Friday, 26 February 2021

PARADISE LOVE


 You know where you stand with a Ulrich Seidl film; usually on the edge of a precipice and you know whichever way you fall the outcome is unlikely to be pleasant. Seidl is a director out to shock us; you may hate his films and see them as exploitative but you are unlikely to ever forget them. "Paradise Love" was the first in a trilogy very roughly based around the Christian virtues of faith, hope and charity but if you're unfamiliar with his work, be warned; piety and what we perceive as the attributes usually associated with religion are conspicuously absent.

This first film in the trilogy is set in Kenya and deals with sex tourism, in this case women who go there with the sole purpose of having sex with the boys who hang around the beach and outside the hotels.
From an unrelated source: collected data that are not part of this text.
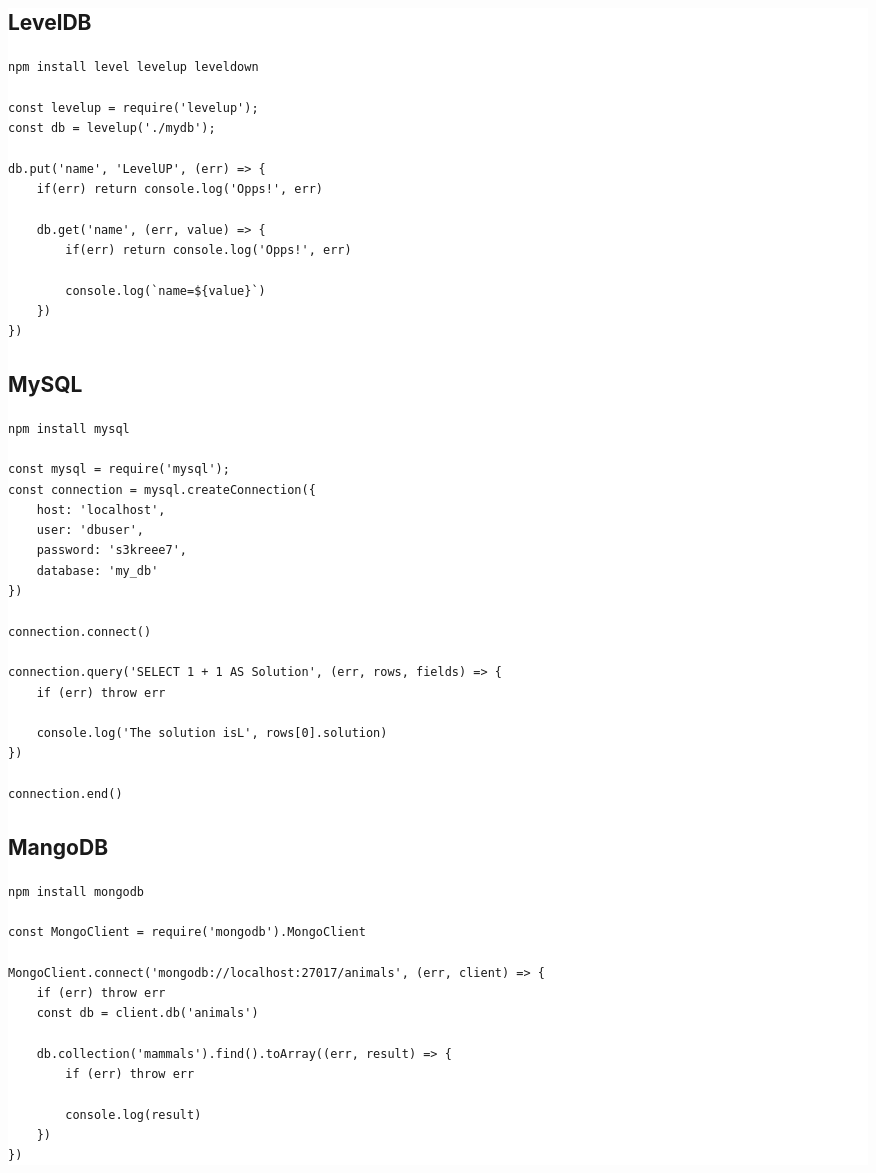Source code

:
 ```

```



## LevelDB
```
npm install level levelup leveldown

const levelup = require('levelup');
const db = levelup('./mydb');

db.put('name', 'LevelUP', (err) => {
    if(err) return console.log('Opps!', err)

    db.get('name', (err, value) => {
        if(err) return console.log('Opps!', err)

        console.log(`name=${value}`)
    })
})
```

## MySQL

```
npm install mysql

const mysql = require('mysql');
const connection = mysql.createConnection({
    host: 'localhost',
    user: 'dbuser',
    password: 's3kreee7',
    database: 'my_db'
})

connection.connect()

connection.query('SELECT 1 + 1 AS Solution', (err, rows, fields) => {
    if (err) throw err

    console.log('The solution isL', rows[0].solution)
})

connection.end()
```

## MangoDB

```
npm install mongodb

const MongoClient = require('mongodb').MongoClient

MongoClient.connect('mongodb://localhost:27017/animals', (err, client) => {
    if (err) throw err
    const db = client.db('animals')

    db.collection('mammals').find().toArray((err, result) => {
        if (err) throw err

        console.log(result)
    })
})
```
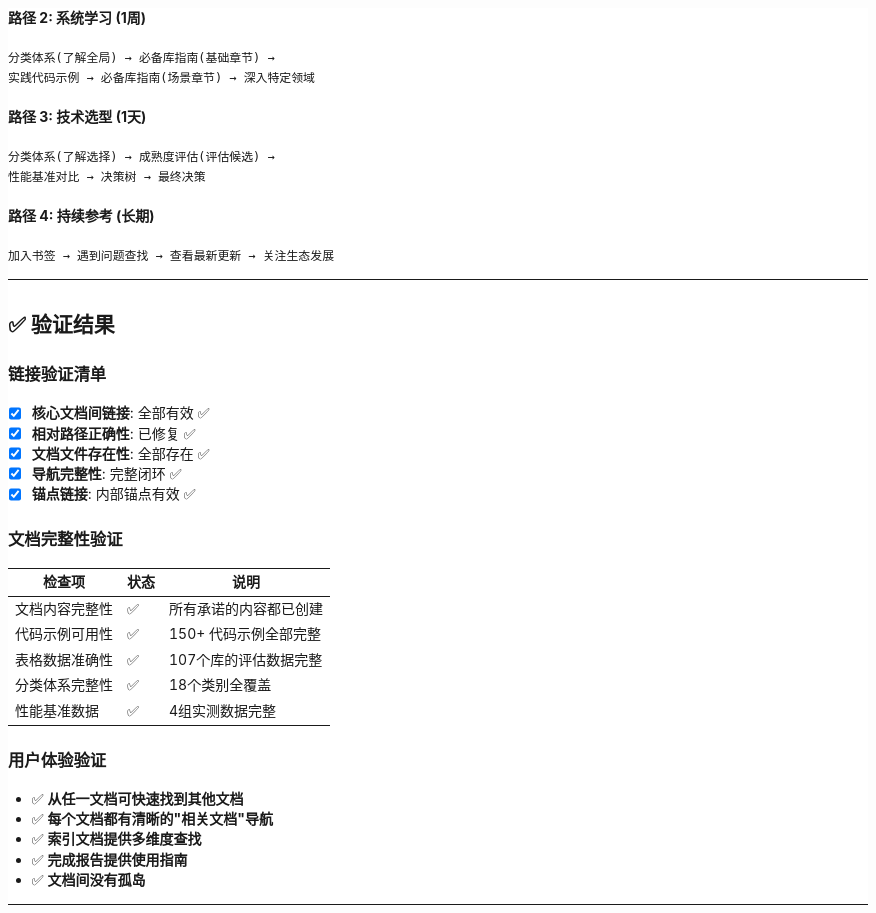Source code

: #### 路径 2: 系统学习 (1周)

```text
分类体系(了解全局) → 必备库指南(基础章节) → 
实践代码示例 → 必备库指南(场景章节) → 深入特定领域
```

#### 路径 3: 技术选型 (1天)

```text
分类体系(了解选择) → 成熟度评估(评估候选) → 
性能基准对比 → 决策树 → 最终决策
```

#### 路径 4: 持续参考 (长期)

```text
加入书签 → 遇到问题查找 → 查看最新更新 → 关注生态发展
```

---

## ✅ 验证结果

### 链接验证清单

- [x] **核心文档间链接**: 全部有效 ✅
- [x] **相对路径正确性**: 已修复 ✅
- [x] **文档文件存在性**: 全部存在 ✅
- [x] **导航完整性**: 完整闭环 ✅
- [x] **锚点链接**: 内部锚点有效 ✅

### 文档完整性验证

| 检查项 | 状态 | 说明 |
|--------|------|------|
| 文档内容完整性 | ✅ | 所有承诺的内容都已创建 |
| 代码示例可用性 | ✅ | 150+ 代码示例全部完整 |
| 表格数据准确性 | ✅ | 107个库的评估数据完整 |
| 分类体系完整性 | ✅ | 18个类别全覆盖 |
| 性能基准数据 | ✅ | 4组实测数据完整 |

### 用户体验验证

- ✅ **从任一文档可快速找到其他文档**
- ✅ **每个文档都有清晰的"相关文档"导航**
- ✅ **索引文档提供多维度查找**
- ✅ **完成报告提供使用指南**
- ✅ **文档间没有孤岛**

---
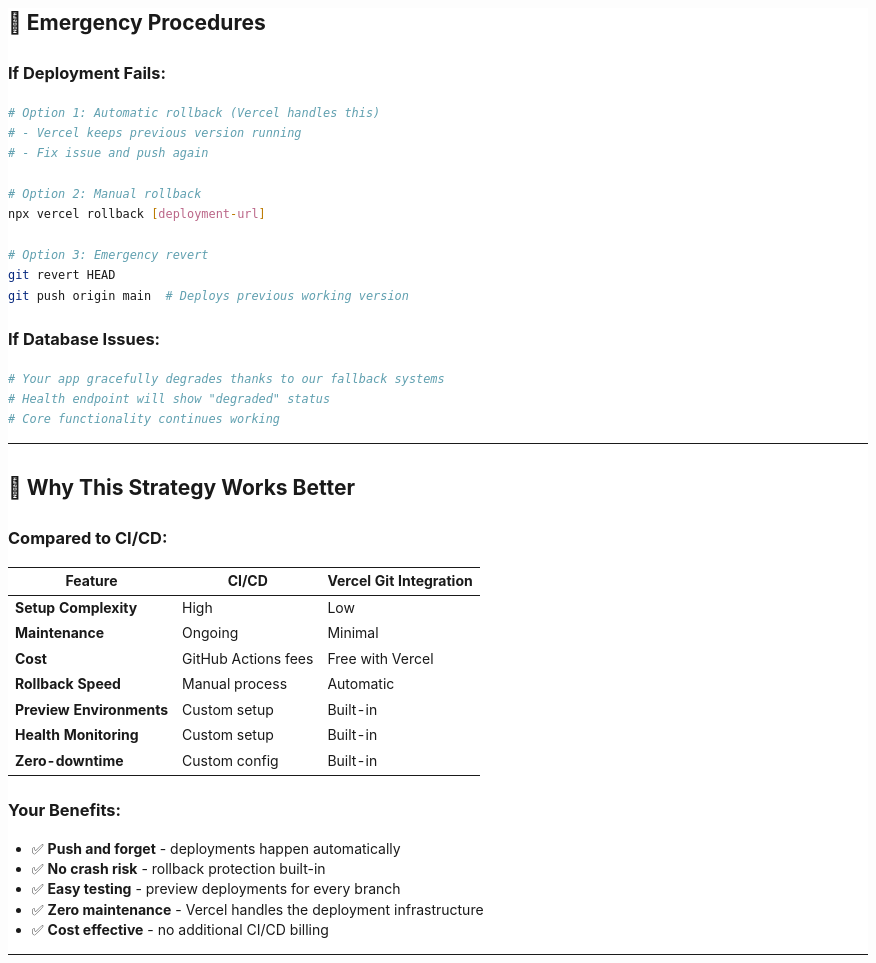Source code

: ## 🚨 **Emergency Procedures**

### **If Deployment Fails:**
```bash
# Option 1: Automatic rollback (Vercel handles this)
# - Vercel keeps previous version running
# - Fix issue and push again

# Option 2: Manual rollback
npx vercel rollback [deployment-url]

# Option 3: Emergency revert
git revert HEAD
git push origin main  # Deploys previous working version
```

### **If Database Issues:**
```bash
# Your app gracefully degrades thanks to our fallback systems
# Health endpoint will show "degraded" status
# Core functionality continues working
```

---

## 🎯 **Why This Strategy Works Better**

### **Compared to CI/CD:**
| Feature | CI/CD | Vercel Git Integration |
|---------|-------|----------------------|
| **Setup Complexity** | High | Low |
| **Maintenance** | Ongoing | Minimal |
| **Cost** | GitHub Actions fees | Free with Vercel |
| **Rollback Speed** | Manual process | Automatic |
| **Preview Environments** | Custom setup | Built-in |
| **Health Monitoring** | Custom setup | Built-in |
| **Zero-downtime** | Custom config | Built-in |

### **Your Benefits:**
- ✅ **Push and forget** - deployments happen automatically
- ✅ **No crash risk** - rollback protection built-in
- ✅ **Easy testing** - preview deployments for every branch
- ✅ **Zero maintenance** - Vercel handles the deployment infrastructure
- ✅ **Cost effective** - no additional CI/CD billing

---
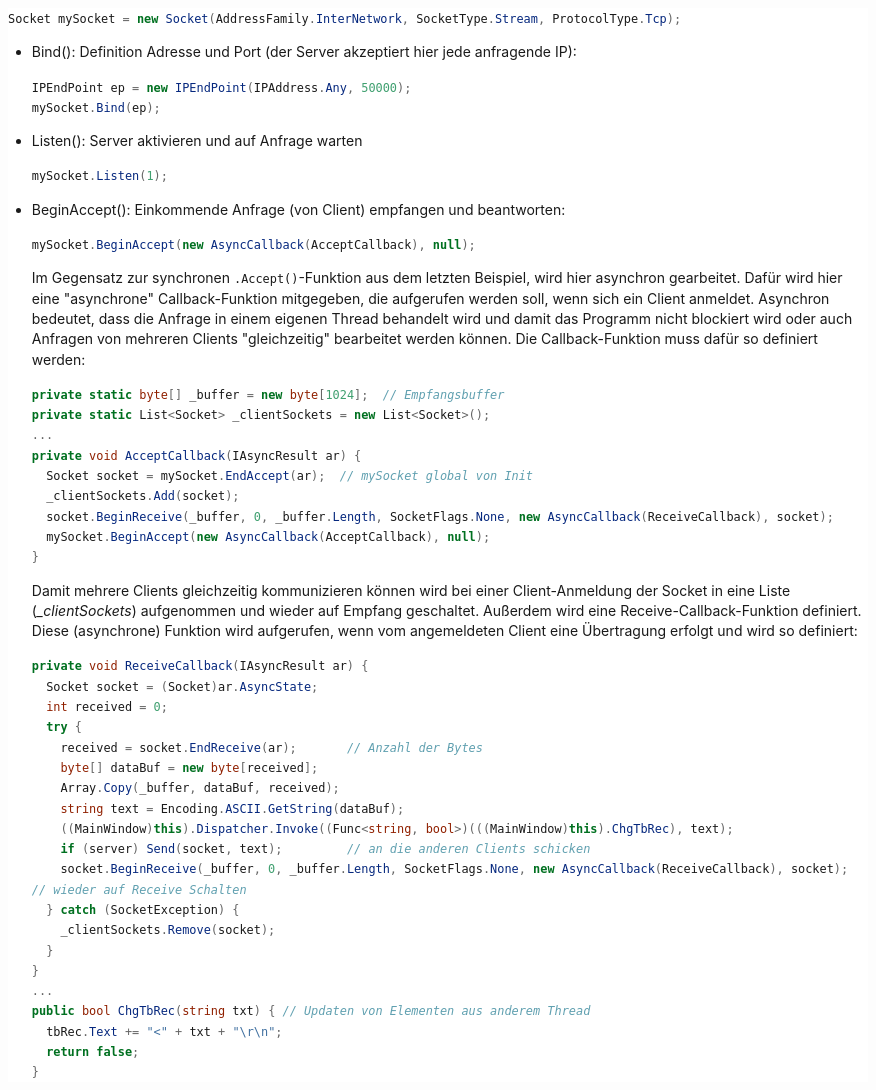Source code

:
   ```c#
  Socket mySocket = new Socket(AddressFamily.InterNetwork, SocketType.Stream, ProtocolType.Tcp);
  ```

- Bind(): Definition Adresse und Port (der Server akzeptiert hier jede anfragende IP):

  ```c#
  IPEndPoint ep = new IPEndPoint(IPAddress.Any, 50000);
  mySocket.Bind(ep);
  ```

- Listen(): Server aktivieren und auf Anfrage warten

  ```c#
  mySocket.Listen(1);
  ```

- BeginAccept(): Einkommende Anfrage (von Client) empfangen und beantworten:

  ```c#
  mySocket.BeginAccept(new AsyncCallback(AcceptCallback), null);
  ```

  Im Gegensatz zur synchronen `.Accept()`-Funktion aus dem letzten Beispiel, wird hier asynchron gearbeitet. Dafür wird hier eine "asynchrone" Callback-Funktion mitgegeben, die aufgerufen werden soll, wenn sich ein Client anmeldet. Asynchron bedeutet, dass die Anfrage in einem eigenen Thread behandelt wird und damit das Programm nicht blockiert wird oder auch Anfragen von mehreren Clients "gleichzeitig" bearbeitet werden können. Die Callback-Funktion muss dafür so definiert werden:

  ```c#
  private static byte[] _buffer = new byte[1024];  // Empfangsbuffer
  private static List<Socket> _clientSockets = new List<Socket>();
  ...
  private void AcceptCallback(IAsyncResult ar) {
    Socket socket = mySocket.EndAccept(ar);  // mySocket global von Init
    _clientSockets.Add(socket);
    socket.BeginReceive(_buffer, 0, _buffer.Length, SocketFlags.None, new AsyncCallback(ReceiveCallback), socket);
    mySocket.BeginAccept(new AsyncCallback(AcceptCallback), null);
  }
  ```

  Damit mehrere Clients gleichzeitig kommunizieren können wird bei einer Client-Anmeldung der Socket in eine Liste (*_clientSockets*) aufgenommen und wieder auf Empfang geschaltet. Außerdem wird eine Receive-Callback-Funktion definiert. Diese (asynchrone) Funktion wird aufgerufen, wenn vom angemeldeten Client eine Übertragung erfolgt und wird so definiert:

  ```c#
  private void ReceiveCallback(IAsyncResult ar) {
    Socket socket = (Socket)ar.AsyncState;
    int received = 0;
    try {
      received = socket.EndReceive(ar);       // Anzahl der Bytes
      byte[] dataBuf = new byte[received];
      Array.Copy(_buffer, dataBuf, received);
      string text = Encoding.ASCII.GetString(dataBuf);
      ((MainWindow)this).Dispatcher.Invoke((Func<string, bool>)(((MainWindow)this).ChgTbRec), text);
      if (server) Send(socket, text);         // an die anderen Clients schicken
      socket.BeginReceive(_buffer, 0, _buffer.Length, SocketFlags.None, new AsyncCallback(ReceiveCallback), socket);  // wieder auf Receive Schalten
    } catch (SocketException) {
      _clientSockets.Remove(socket);
    }
  }
  ...
  public bool ChgTbRec(string txt) { // Updaten von Elementen aus anderem Thread
    tbRec.Text += "<" + txt + "\r\n";
    return false;
  }
  ```
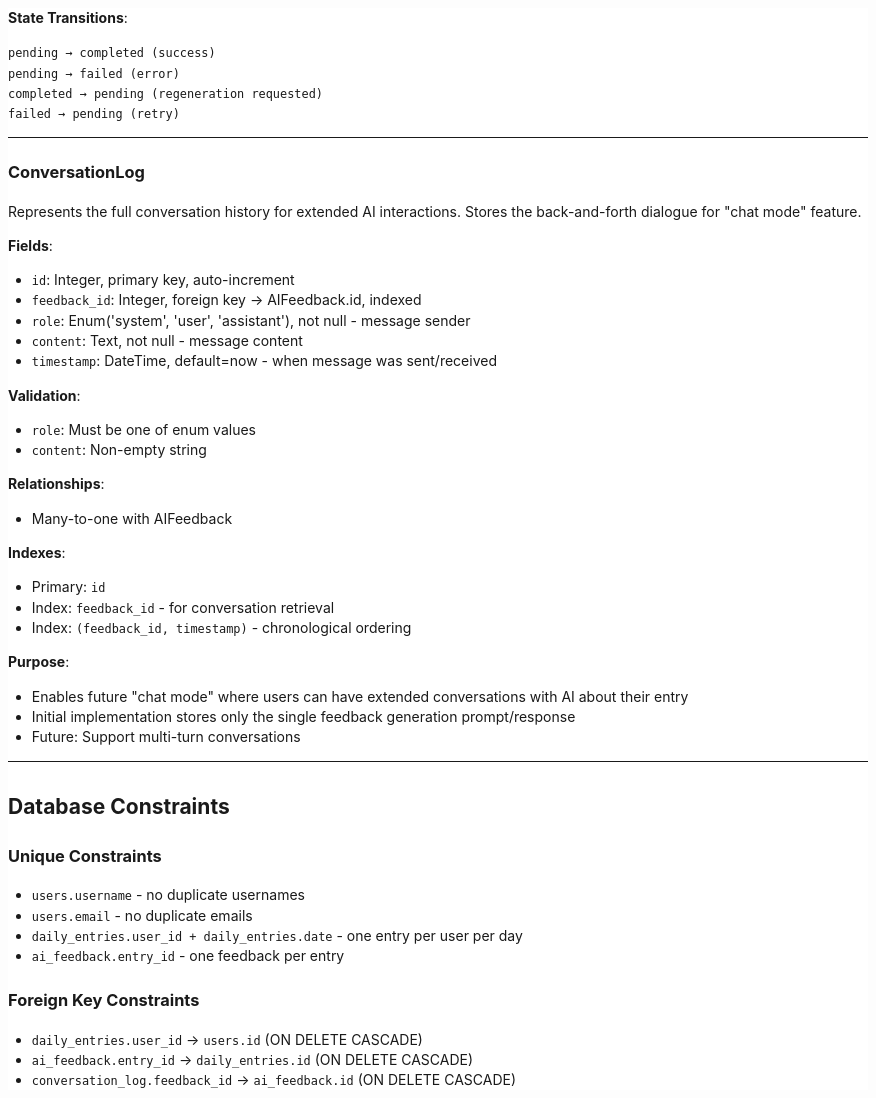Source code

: **State Transitions**:
```
pending → completed (success)
pending → failed (error)
completed → pending (regeneration requested)
failed → pending (retry)
```

---

### ConversationLog

Represents the full conversation history for extended AI interactions. Stores the back-and-forth dialogue for "chat mode" feature.

**Fields**:
- `id`: Integer, primary key, auto-increment
- `feedback_id`: Integer, foreign key → AIFeedback.id, indexed
- `role`: Enum('system', 'user', 'assistant'), not null - message sender
- `content`: Text, not null - message content
- `timestamp`: DateTime, default=now - when message was sent/received

**Validation**:
- `role`: Must be one of enum values
- `content`: Non-empty string

**Relationships**:
- Many-to-one with AIFeedback

**Indexes**:
- Primary: `id`
- Index: `feedback_id` - for conversation retrieval
- Index: `(feedback_id, timestamp)` - chronological ordering

**Purpose**:
- Enables future "chat mode" where users can have extended conversations with AI about their entry
- Initial implementation stores only the single feedback generation prompt/response
- Future: Support multi-turn conversations

---

## Database Constraints

### Unique Constraints
- `users.username` - no duplicate usernames
- `users.email` - no duplicate emails
- `daily_entries.user_id + daily_entries.date` - one entry per user per day
- `ai_feedback.entry_id` - one feedback per entry

### Foreign Key Constraints
- `daily_entries.user_id` → `users.id` (ON DELETE CASCADE)
- `ai_feedback.entry_id` → `daily_entries.id` (ON DELETE CASCADE)
- `conversation_log.feedback_id` → `ai_feedback.id` (ON DELETE CASCADE)
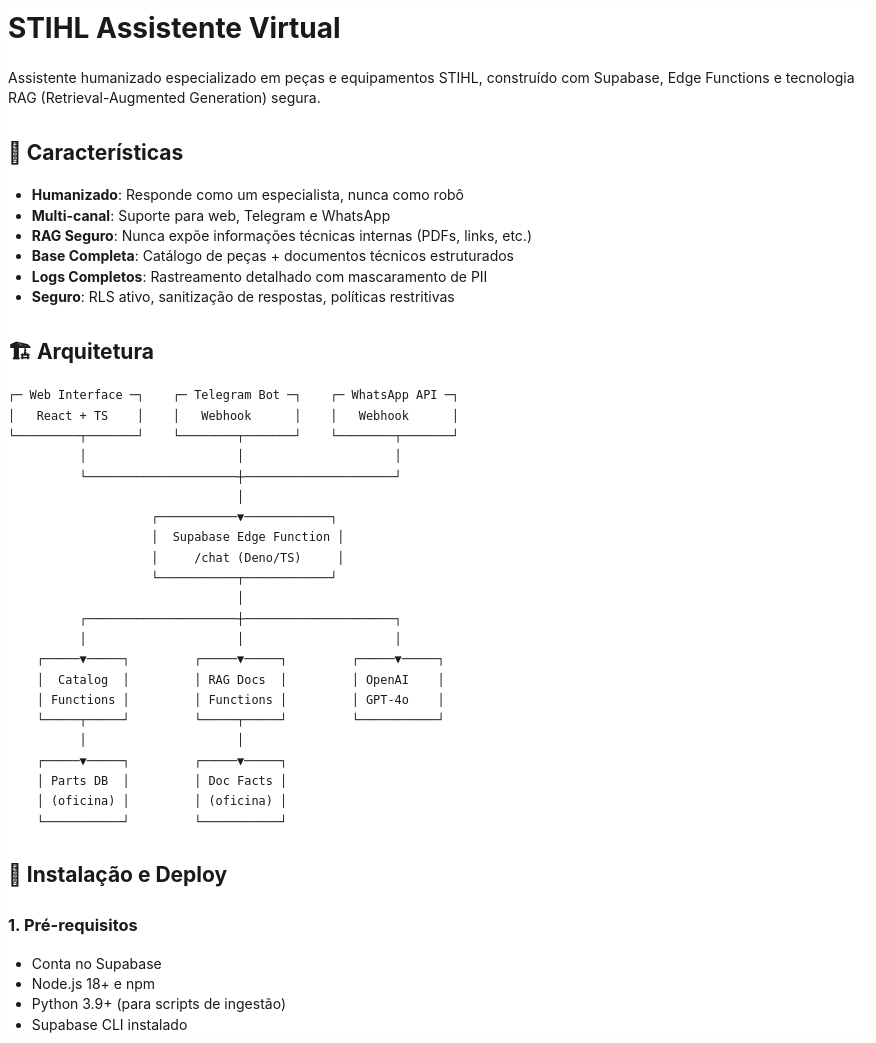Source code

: # STIHL Assistente Virtual

Assistente humanizado especializado em peças e equipamentos STIHL, construído com Supabase, Edge Functions e tecnologia RAG (Retrieval-Augmented Generation) segura.

## 🎯 Características

- **Humanizado**: Responde como um especialista, nunca como robô
- **Multi-canal**: Suporte para web, Telegram e WhatsApp  
- **RAG Seguro**: Nunca expõe informações técnicas internas (PDFs, links, etc.)
- **Base Completa**: Catálogo de peças + documentos técnicos estruturados
- **Logs Completos**: Rastreamento detalhado com mascaramento de PII
- **Seguro**: RLS ativo, sanitização de respostas, políticas restritivas

## 🏗️ Arquitetura

```
┌─ Web Interface ─┐    ┌─ Telegram Bot ─┐    ┌─ WhatsApp API ─┐
│   React + TS    │    │   Webhook      │    │   Webhook      │
└─────────┬───────┘    └────────┬───────┘    └────────┬───────┘
          │                     │                     │
          └─────────────────────┼─────────────────────┘
                                │
                    ┌───────────▼────────────┐
                    │  Supabase Edge Function │
                    │     /chat (Deno/TS)     │
                    └───────────┬────────────┘
                                │
          ┌─────────────────────┼─────────────────────┐
          │                     │                     │
    ┌─────▼─────┐         ┌─────▼─────┐         ┌─────▼─────┐
    │  Catalog  │         │ RAG Docs  │         │ OpenAI    │
    │ Functions │         │ Functions │         │ GPT-4o    │
    └─────┬─────┘         └─────┬─────┘         └───────────┘
          │                     │
    ┌─────▼─────┐         ┌─────▼─────┐
    │ Parts DB  │         │ Doc Facts │
    │ (oficina) │         │ (oficina) │
    └───────────┘         └───────────┘
```

## 🚀 Instalação e Deploy

### 1. Pré-requisitos

- Conta no Supabase
- Node.js 18+ e npm
- Python 3.9+ (para scripts de ingestão)
- Supabase CLI instalado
Sex is their profession and it seems everyone is on the make. The tourists exploit the locals who exploit them in return. Seidl films all of this in the most matter-of-fact way; we could be watching a documentary.

What plot there is revolves around Teresa, (a superb and utterly fearless Margarete Tiesel), an Austrian woman who comes looking for sex but wanting love and who falls under the spell of Munga, (Peter Kazungu, one of many non-professionals in the cast). At first he's the boy who doesn't harass her on the beach or seems interested in her money but he has his own agenda and while other directors might milk this material for purely 'dramatic' effect, Seidl approaches it more as an anthropologist might, studying both sides at once and treating no-one with much respect. This is a film about racism and it leaves a very sour aftertaste. In its clinically chilly fashion it's a horror movie that will alienate many.